* PROBLEM DESCRIPTION *
This task is to restate all of the entries exactly.

* DATA TO USE *
◇ ◇ ◇ ◇ ◇ ◇ ◇
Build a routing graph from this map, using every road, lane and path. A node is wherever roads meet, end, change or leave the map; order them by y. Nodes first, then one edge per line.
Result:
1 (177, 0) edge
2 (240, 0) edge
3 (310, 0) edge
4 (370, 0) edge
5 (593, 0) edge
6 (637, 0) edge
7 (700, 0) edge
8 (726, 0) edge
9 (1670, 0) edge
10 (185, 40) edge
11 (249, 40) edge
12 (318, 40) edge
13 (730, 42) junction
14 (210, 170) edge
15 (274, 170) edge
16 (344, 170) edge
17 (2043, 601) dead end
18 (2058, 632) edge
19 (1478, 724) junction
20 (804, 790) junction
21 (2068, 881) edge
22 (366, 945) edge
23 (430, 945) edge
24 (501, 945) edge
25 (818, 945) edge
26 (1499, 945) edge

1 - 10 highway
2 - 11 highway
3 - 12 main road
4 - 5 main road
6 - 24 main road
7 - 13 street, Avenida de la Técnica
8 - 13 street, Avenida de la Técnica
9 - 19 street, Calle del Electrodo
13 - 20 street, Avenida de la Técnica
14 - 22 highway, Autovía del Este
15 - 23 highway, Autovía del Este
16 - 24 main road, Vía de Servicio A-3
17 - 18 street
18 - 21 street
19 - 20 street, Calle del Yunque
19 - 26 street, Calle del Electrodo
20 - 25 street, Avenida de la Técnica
◇ ◇ ◇ ◇ ◇ ◇ ◇
* RESULT FOR THIS TASK *
Build a routing graph from this map, using every road, lane and path. A node is wherever roads meet, end, change or leave the map; order them by y. Nodes first, then one edge per line.
Result:
1 (177, 0) edge
2 (240, 0) edge
3 (310, 0) edge
4 (370, 0) edge
5 (593, 0) edge
6 (637, 0) edge
7 (700, 0) edge
8 (726, 0) edge
9 (1670, 0) edge
10 (185, 40) edge
11 (249, 40) edge
12 (318, 40) edge
13 (730, 42) junction
14 (210, 170) edge
15 (274, 170) edge
16 (344, 170) edge
17 (2043, 601) dead end
18 (2058, 632) edge
19 (1478, 724) junction
20 (804, 790) junction
21 (2068, 881) edge
22 (366, 945) edge
23 (430, 945) edge
24 (501, 945) edge
25 (818, 945) edge
26 (1499, 945) edge

1 - 10 highway
2 - 11 highway
3 - 12 main road
4 - 5 main road
6 - 24 main road
7 - 13 street, Avenida de la Técnica
8 - 13 street, Avenida de la Técnica
9 - 19 street, Calle del Electrodo
13 - 20 street, Avenida de la Técnica
14 - 22 highway, Autovía del Este
15 - 23 highway, Autovía del Este
16 - 24 main road, Vía de Servicio A-3
17 - 18 street
18 - 21 street
19 - 20 street, Calle del Yunque
19 - 26 street, Calle del Electrodo
20 - 25 street, Avenida de la Técnica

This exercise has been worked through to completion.